Synchronicity speaks of God’s many thoughts about us, His plans and provisions. It is the idea of perfect coincidences which are in fact, not coincidences at all. I learnt a neat little fact: there is no word or concept of ‘coincidence’ in Hebrew. Only the word ‘mikreh’, which means ‘a happening of God’. Every moment is significant. When good things happen, give thanks, for they come straight from His hands. Sometimes, little ‘signs’ appear just to remind me that He is present and watching. And it has proven helpful in deterring me from sinning a couple of times. Sometimes a web page doesn’t load, the phone rings or a door is knocked on, so I get a chance to rethink what I’m doing. Every time, it is for my good.
When bad things happen, they prepare us for more of Him. They are opportunities! Last week, I strained my right leg doing exercise.
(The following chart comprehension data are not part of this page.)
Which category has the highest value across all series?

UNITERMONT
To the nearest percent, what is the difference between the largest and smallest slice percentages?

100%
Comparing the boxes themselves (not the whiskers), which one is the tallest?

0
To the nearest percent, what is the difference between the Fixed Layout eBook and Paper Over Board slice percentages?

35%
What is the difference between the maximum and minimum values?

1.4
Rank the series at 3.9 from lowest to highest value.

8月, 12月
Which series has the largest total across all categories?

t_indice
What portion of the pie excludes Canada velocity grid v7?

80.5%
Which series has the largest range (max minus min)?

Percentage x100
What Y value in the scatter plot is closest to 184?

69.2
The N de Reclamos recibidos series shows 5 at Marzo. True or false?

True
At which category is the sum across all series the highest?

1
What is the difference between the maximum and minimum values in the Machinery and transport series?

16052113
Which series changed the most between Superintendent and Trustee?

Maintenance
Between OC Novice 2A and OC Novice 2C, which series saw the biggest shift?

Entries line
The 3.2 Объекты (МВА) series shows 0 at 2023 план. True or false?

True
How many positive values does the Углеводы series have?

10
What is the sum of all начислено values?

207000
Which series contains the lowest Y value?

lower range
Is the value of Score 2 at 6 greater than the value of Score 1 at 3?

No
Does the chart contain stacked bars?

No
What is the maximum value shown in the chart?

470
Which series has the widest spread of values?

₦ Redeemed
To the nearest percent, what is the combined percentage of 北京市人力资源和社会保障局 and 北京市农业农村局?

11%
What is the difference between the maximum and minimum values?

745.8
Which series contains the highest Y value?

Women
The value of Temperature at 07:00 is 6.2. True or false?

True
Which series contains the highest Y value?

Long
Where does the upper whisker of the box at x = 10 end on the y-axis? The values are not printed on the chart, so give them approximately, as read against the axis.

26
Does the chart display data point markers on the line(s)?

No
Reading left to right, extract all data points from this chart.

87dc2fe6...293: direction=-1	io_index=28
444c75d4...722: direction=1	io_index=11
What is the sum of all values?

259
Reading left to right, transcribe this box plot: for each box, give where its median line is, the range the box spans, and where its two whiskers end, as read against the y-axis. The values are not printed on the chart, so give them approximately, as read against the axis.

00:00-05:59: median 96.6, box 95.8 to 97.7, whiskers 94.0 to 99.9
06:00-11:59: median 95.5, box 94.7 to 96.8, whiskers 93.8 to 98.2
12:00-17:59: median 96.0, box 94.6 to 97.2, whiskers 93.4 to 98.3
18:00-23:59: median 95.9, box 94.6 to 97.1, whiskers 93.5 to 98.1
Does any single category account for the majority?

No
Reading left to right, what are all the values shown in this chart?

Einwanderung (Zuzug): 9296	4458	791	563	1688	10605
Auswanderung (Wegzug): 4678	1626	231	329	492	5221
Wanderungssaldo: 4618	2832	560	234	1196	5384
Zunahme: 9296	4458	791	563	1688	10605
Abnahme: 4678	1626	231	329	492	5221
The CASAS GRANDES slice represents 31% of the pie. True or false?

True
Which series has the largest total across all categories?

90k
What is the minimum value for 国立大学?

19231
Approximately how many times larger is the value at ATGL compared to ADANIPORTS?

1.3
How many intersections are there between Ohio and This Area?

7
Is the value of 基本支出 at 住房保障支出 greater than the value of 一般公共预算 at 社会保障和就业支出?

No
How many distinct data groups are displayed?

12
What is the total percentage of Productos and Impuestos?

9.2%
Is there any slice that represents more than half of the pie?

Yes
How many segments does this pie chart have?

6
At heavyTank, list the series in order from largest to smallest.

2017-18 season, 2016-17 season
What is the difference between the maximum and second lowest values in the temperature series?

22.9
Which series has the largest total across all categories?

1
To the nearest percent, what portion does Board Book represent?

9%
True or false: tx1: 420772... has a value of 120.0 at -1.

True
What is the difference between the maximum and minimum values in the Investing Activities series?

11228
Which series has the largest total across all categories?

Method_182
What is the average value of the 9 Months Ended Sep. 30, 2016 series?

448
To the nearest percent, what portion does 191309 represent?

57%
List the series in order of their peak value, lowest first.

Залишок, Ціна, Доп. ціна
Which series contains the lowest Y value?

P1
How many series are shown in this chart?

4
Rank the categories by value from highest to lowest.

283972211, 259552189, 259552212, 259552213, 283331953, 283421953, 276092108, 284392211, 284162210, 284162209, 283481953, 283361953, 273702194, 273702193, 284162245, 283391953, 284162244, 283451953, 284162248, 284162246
Pulled a muscle. And I remembered what this yoga instructor said to me earlier that week: “if you ever tear a muscle or hurt your leg, once you recover, you’ll be more flexible than you were before”. This experience serves as an analogy for what my friend said the other day when I confided in him about my struggle with lust. It was so special: think how He must love you to let you have these desires, this challenge, so that you may experience Him and know Him better. So that I will learn to rely on the One who brings victory. I will trust in His unfailing love.

Here’s a snippet from an awesome article I read today:

The true disciple is an expectant person, always taking it for granted that there is something about to break through from the master, something about to burst through the ordinary and uncover a new light on the landscape.

And I think that living in expectancy—living in awareness, your eyes sufficiently open and your mind sufficiently both slack and attentive to see that when it happens— has a great deal to do with discipleship, indeed with discipleship as the gospels present it to us. Interesting (isn’t it?) that in the gospels the disciples don’t just listen, they’re expected to look as well. They’re people who are picking up clues all the way through.

Rowan Williams

I have started to pray: give me a big faith, God. A hope against all hope. I want to be excited for each new day, because I get to experience more of You.